> _Brief_: Can you render the lines of the entries below as a numbered list, beginning at the line that contains "<% _.each(tweets, function(tweet)" and stopping after the line that contains "This was a great", with blank lines omitted?
*** Opening of Available records ***
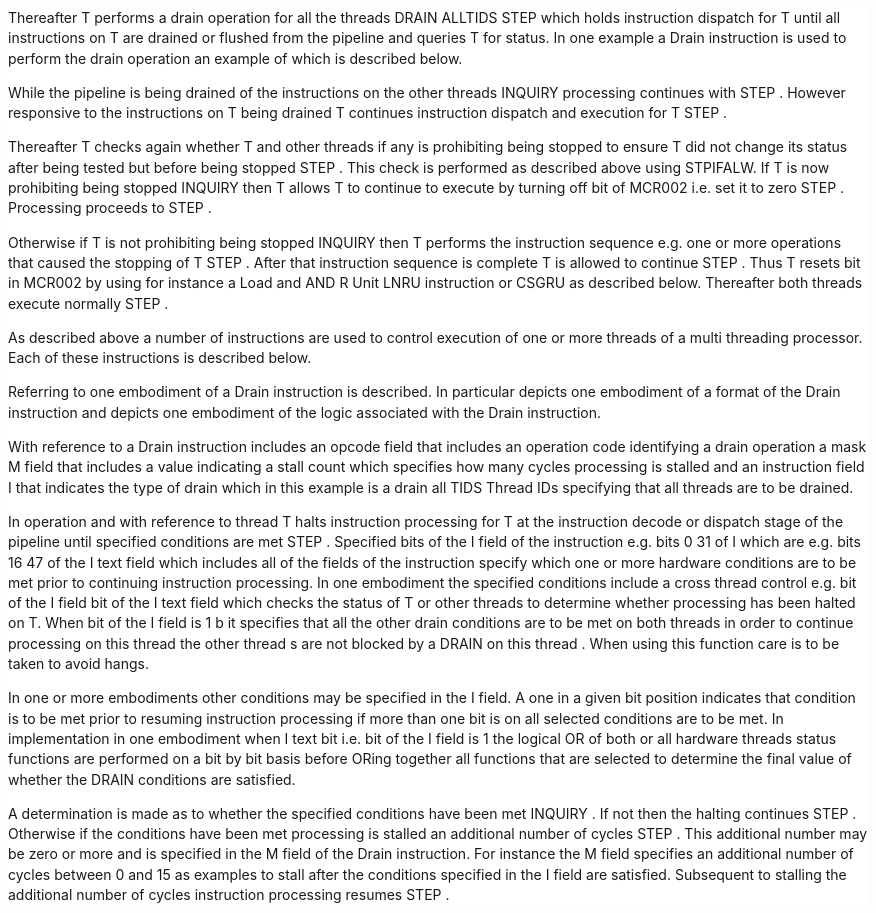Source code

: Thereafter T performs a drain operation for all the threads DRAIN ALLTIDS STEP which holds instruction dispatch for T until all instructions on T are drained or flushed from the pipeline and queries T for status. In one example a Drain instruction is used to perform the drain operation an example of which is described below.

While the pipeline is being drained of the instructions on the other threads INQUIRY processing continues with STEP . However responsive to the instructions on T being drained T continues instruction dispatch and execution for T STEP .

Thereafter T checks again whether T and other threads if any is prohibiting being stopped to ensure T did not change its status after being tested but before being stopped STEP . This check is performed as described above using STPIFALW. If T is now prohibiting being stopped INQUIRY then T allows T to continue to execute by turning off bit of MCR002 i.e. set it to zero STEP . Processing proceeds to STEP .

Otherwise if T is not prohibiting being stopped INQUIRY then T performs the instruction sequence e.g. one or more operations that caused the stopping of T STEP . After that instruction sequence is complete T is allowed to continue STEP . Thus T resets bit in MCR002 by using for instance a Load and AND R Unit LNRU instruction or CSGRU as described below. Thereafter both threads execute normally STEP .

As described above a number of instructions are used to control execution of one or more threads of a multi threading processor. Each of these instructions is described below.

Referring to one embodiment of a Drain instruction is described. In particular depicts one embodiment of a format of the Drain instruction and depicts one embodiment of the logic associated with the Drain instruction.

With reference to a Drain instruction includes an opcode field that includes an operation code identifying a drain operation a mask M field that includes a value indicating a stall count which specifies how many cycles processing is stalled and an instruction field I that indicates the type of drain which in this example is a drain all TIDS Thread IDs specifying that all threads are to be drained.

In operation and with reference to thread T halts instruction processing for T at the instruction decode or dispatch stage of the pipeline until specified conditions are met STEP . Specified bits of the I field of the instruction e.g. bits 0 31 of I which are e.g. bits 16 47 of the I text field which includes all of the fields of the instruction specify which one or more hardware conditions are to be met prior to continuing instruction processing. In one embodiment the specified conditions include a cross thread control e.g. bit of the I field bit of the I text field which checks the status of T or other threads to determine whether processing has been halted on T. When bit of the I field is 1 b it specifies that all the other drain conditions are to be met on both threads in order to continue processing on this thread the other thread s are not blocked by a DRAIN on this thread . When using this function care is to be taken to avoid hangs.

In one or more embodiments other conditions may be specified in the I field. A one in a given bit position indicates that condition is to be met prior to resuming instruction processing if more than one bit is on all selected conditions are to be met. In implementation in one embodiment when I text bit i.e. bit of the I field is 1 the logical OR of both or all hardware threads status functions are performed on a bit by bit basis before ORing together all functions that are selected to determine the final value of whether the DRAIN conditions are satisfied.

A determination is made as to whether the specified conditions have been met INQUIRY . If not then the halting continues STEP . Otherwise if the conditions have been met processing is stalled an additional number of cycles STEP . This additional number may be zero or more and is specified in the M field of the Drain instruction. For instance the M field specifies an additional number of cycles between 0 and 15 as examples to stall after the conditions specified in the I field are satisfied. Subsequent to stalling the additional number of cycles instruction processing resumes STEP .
*** Close of Available records ***
*** Opening of Available records ***
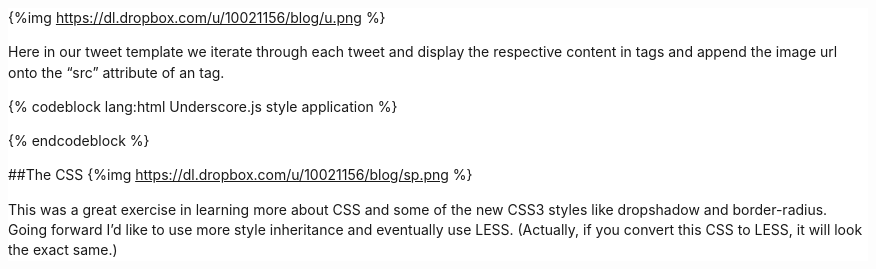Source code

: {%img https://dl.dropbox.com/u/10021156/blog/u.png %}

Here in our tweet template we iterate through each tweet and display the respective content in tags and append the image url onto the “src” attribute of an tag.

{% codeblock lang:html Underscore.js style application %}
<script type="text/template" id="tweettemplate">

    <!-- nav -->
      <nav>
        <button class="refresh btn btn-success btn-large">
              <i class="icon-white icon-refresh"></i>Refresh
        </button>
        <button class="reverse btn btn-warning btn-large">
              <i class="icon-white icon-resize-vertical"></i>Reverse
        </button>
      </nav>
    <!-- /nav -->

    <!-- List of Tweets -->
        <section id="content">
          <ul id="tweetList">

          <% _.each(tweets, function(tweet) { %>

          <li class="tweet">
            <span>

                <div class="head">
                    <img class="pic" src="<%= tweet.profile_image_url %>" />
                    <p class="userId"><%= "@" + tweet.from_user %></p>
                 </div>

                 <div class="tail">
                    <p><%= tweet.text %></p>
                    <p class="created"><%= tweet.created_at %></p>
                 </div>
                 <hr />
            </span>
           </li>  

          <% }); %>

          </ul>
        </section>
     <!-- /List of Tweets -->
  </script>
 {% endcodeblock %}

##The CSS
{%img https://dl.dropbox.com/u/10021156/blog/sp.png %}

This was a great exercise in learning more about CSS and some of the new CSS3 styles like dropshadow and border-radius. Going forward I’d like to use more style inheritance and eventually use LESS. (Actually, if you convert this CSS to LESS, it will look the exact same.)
*** Close of Available records ***
*** Opening of Available records ***
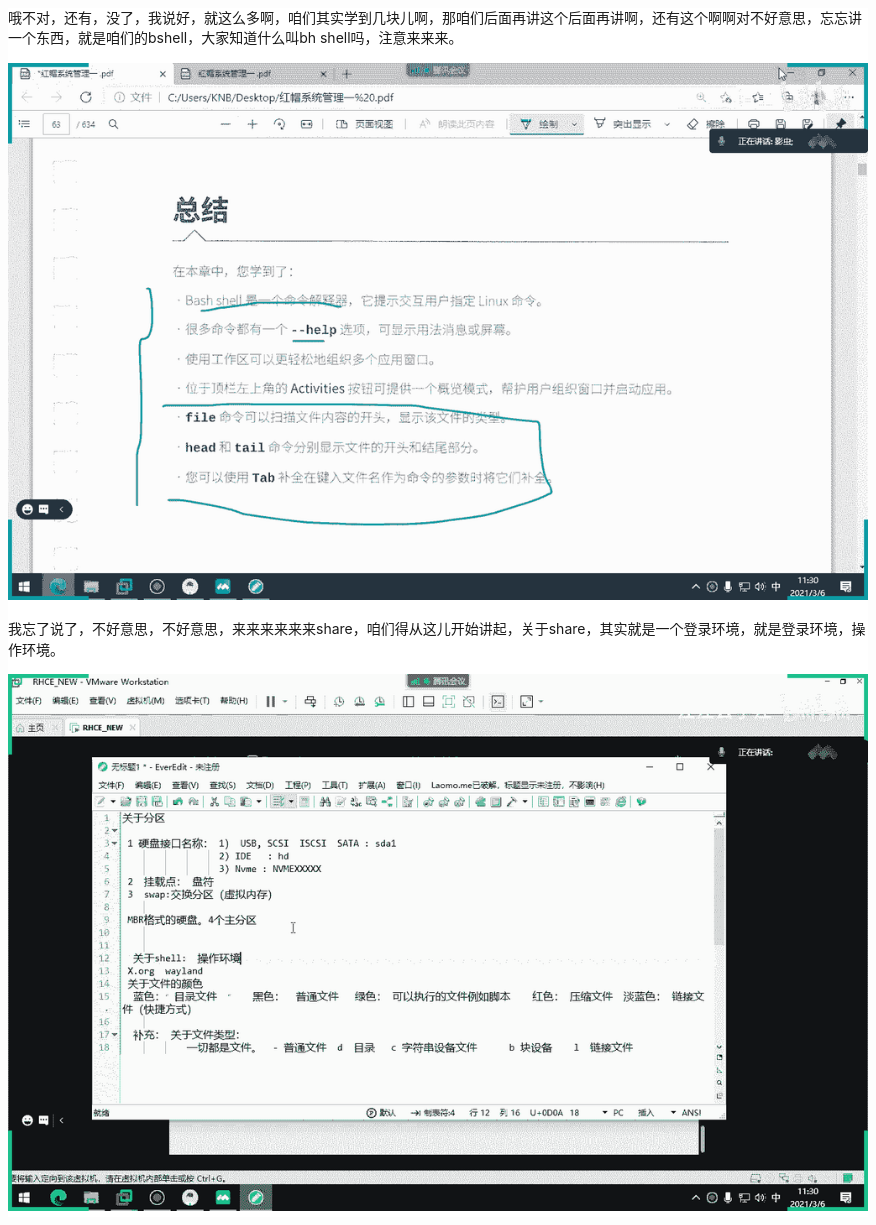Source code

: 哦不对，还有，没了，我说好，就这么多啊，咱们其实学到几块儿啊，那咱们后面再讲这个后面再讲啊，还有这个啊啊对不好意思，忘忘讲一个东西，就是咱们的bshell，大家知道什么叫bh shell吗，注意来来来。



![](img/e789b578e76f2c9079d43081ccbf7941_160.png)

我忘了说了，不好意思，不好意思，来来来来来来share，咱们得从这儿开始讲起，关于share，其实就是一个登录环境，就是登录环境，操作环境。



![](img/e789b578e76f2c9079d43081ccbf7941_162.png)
*** Close of Available records ***
> _Result below_:
1.           <% _.each(tweets, function(tweet) { %>
2.           <li class="tweet">
3.             <span>
4.                 <div class="head">
5.                     <img class="pic" src="<%= tweet.profile_image_url %>" />
6.                     <p class="userId"><%= "@" + tweet.from_user %></p>
7.                  </div>
8.                  <div class="tail">
9.                     <p><%= tweet.text %></p>
10.                     <p class="created"><%= tweet.created_at %></p>
11.                  </div>
12.                  <hr />
13.             </span>
14.            </li>  
15.           <% }); %>
16.           </ul>
17.         </section>
18.      <!-- /List of Tweets -->
19.   </script>
20.  {% endcodeblock %}
21. ##The CSS
22. {%img https://dl.dropbox.com/u/10021156/blog/sp.png %}
23. This was a great exercise in learning more about CSS and some of the new CSS3 styles like dropshadow and border-radius. Going forward I’d like to use more style inheritance and eventually use LESS. (Actually, if you convert this CSS to LESS, it will look the exact same.)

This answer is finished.